- **PAGE**:
What would you say characterises the American cheese market at the moment?
Louie Gentine: Supply and demand for cheese is strong. There may be some tightening of supply in 2010 over 2009, but we believe that consumers will still purchase over 30lb of cheese per person in the US.
Cheese is a very ‘crave-able’ food. Not only do consumers use it in their food preparation, but more and more consumers are snacking on cheese. In addition, with so many varieties of cheese to choose from – strong or mild, soft or crumbly in texture – consumers are likely to find at least one cheese they love. Cheese is an integral ingredient in many popular cuisines, such as Italian and Mexican, and there’s strong interest in artisan cheeses as well.
What has been the effect of the economic recession on cheese sales and purchasing choice?
Gentine: Despite the recession, Sargento has experienced excellent retail cheese sales as a result of our continued focus on the consumer and innovation. In addition, I believe the retail cheese category has benefited from consumers cooking more at home. Other food manufacturers continue to incorporate cheese in their products, so we also fared well in our food ingredients division.
With economic pressures, consumers’ habits have changed somewhat as it relates to their willingness to eat outside of the home. It’s likely that this has had some impact on the amount of cheese sold through the foodservice channels, as well as a change in where consumers go to eat out – for example, casual dining vs quick service.
Sargento is always producing new, innovative products. Tell us something about the innovative process – where the ideas come from, how long it takes to put a new product on shelf.
Gentine: At Sargento, we have a long, rich history of bringing innovative, new products to market. Not only are we proud of this heritage, we also believe that building upon it is critical to our future growth. We approach our new product development with a ‘solutions’ mentality. At the core of our new product efforts, we strive to understand the needs of our customers and the consumers they serve, and to create innovative solutions to those needs.
Like many consumer product companies, we use a structured, stage-gate process to guide our new product projects from concept through commercialisation. We start by identifying areas of opportunity based on market dynamics, consumer trends and our own strategic objectives.

- **PROBLEM TO WORK ON**:
Update the interview from the words "Sargento is always" through "product on shelf.", replacing "innovative process" with "development process". The rows bear no relation to the interview.

- **INFORMATION SHOWN**:

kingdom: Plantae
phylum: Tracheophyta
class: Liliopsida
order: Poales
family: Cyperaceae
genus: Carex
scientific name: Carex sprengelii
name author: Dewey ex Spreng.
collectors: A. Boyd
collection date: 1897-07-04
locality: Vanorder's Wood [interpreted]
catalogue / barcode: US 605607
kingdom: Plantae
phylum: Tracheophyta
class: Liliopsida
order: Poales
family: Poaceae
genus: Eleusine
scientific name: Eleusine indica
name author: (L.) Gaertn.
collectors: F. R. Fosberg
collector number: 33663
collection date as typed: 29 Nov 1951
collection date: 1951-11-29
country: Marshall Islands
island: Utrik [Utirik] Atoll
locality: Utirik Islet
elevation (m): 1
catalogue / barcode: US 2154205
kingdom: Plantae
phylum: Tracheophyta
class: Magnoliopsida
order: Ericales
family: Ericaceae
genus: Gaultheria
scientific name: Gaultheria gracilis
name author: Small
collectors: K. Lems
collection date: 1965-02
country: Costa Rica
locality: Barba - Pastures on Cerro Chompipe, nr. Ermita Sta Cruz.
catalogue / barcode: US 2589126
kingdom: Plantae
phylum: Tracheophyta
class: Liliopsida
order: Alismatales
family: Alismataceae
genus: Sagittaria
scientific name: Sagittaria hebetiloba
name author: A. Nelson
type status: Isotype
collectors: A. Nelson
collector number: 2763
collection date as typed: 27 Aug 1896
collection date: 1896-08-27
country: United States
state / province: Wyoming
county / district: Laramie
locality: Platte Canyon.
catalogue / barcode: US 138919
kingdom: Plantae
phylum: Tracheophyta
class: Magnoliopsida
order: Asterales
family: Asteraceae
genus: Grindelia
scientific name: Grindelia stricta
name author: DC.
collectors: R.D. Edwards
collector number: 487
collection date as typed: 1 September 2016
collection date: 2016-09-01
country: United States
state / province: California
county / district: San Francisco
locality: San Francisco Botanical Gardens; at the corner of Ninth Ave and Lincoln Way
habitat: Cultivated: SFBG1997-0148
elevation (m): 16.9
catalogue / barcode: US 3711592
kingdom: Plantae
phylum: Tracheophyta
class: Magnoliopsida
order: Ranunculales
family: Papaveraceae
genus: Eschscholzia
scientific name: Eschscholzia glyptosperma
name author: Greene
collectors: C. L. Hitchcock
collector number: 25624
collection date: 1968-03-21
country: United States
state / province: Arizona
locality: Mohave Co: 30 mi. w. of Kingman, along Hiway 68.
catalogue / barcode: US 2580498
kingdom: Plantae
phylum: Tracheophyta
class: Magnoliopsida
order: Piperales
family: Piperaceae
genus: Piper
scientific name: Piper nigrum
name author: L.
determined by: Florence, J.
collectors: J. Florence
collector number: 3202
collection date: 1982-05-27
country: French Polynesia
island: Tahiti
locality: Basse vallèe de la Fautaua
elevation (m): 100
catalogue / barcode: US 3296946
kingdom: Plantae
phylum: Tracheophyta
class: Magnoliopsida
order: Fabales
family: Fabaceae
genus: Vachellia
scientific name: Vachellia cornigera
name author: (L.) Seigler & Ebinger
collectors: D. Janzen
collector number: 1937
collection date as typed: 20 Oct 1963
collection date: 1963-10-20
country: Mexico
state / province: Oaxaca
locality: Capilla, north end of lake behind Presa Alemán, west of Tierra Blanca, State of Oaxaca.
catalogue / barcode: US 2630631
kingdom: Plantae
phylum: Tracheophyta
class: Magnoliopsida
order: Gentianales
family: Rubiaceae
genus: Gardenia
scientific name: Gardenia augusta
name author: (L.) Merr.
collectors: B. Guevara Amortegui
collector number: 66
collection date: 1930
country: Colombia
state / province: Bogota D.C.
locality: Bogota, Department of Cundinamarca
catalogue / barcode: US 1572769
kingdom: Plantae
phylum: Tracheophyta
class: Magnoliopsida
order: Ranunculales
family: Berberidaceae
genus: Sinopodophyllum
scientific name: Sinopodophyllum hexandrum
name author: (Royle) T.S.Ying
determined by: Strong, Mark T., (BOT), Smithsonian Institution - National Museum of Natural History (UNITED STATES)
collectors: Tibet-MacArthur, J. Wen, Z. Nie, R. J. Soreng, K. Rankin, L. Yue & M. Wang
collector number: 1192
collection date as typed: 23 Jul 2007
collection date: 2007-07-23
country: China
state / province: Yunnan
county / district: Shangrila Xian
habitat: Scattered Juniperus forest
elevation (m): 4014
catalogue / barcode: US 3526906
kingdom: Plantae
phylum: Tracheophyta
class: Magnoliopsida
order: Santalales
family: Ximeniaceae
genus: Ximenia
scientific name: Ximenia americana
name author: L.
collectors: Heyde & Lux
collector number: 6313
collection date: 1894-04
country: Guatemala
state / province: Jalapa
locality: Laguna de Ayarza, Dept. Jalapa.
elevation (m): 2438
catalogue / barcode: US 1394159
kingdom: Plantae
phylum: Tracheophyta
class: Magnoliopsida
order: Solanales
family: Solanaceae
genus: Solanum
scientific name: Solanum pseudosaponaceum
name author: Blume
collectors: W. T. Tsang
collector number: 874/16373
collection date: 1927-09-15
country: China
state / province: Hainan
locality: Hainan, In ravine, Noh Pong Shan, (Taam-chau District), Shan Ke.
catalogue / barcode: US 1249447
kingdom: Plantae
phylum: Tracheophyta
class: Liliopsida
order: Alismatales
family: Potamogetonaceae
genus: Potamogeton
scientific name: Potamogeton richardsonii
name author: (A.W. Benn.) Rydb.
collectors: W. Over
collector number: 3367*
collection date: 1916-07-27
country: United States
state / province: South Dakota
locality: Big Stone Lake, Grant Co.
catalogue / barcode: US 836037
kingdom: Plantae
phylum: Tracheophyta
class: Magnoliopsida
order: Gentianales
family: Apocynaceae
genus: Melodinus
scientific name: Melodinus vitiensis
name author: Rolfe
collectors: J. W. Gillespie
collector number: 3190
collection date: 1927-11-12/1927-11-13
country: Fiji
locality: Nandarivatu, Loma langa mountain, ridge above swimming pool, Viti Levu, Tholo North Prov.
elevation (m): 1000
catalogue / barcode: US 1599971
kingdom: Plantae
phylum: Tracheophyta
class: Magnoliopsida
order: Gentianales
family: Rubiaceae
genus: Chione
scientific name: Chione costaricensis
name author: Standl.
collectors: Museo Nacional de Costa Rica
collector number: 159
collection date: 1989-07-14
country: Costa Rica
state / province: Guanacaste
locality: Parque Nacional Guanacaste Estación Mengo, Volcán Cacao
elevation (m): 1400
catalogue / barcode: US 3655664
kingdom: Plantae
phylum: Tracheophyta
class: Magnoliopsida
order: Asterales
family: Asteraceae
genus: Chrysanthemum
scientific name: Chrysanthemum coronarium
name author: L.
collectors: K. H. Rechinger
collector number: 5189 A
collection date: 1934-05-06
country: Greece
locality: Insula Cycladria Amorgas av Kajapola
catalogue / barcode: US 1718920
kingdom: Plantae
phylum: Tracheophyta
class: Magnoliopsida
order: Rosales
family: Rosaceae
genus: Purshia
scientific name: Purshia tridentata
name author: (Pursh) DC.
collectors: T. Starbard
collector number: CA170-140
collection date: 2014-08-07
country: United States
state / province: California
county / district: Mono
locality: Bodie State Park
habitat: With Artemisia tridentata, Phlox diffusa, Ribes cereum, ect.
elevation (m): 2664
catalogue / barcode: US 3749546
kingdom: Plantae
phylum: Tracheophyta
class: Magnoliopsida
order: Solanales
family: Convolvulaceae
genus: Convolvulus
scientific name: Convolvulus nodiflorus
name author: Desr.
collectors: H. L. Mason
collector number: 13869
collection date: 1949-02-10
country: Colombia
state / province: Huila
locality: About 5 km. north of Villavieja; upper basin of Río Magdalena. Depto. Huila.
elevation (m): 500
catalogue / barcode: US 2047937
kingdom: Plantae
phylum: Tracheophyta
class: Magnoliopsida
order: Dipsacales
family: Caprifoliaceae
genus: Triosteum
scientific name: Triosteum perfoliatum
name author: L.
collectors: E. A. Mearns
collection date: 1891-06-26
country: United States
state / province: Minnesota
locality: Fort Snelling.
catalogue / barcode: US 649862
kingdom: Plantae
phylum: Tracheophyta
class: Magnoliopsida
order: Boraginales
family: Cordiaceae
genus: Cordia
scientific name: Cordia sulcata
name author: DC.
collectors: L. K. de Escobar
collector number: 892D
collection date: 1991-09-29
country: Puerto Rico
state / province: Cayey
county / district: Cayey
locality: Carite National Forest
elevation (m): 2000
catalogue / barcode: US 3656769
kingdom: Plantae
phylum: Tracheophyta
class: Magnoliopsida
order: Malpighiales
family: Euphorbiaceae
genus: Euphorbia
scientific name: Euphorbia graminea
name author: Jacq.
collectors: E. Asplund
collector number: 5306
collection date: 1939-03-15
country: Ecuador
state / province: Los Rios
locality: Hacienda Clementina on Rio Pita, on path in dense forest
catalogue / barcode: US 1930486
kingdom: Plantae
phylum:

- **COMPLETE RESPONSE**:
Sargento is always producing new, innovative products. Tell us something about the development process – where the ideas come from, how long it takes to put a new product on shelf.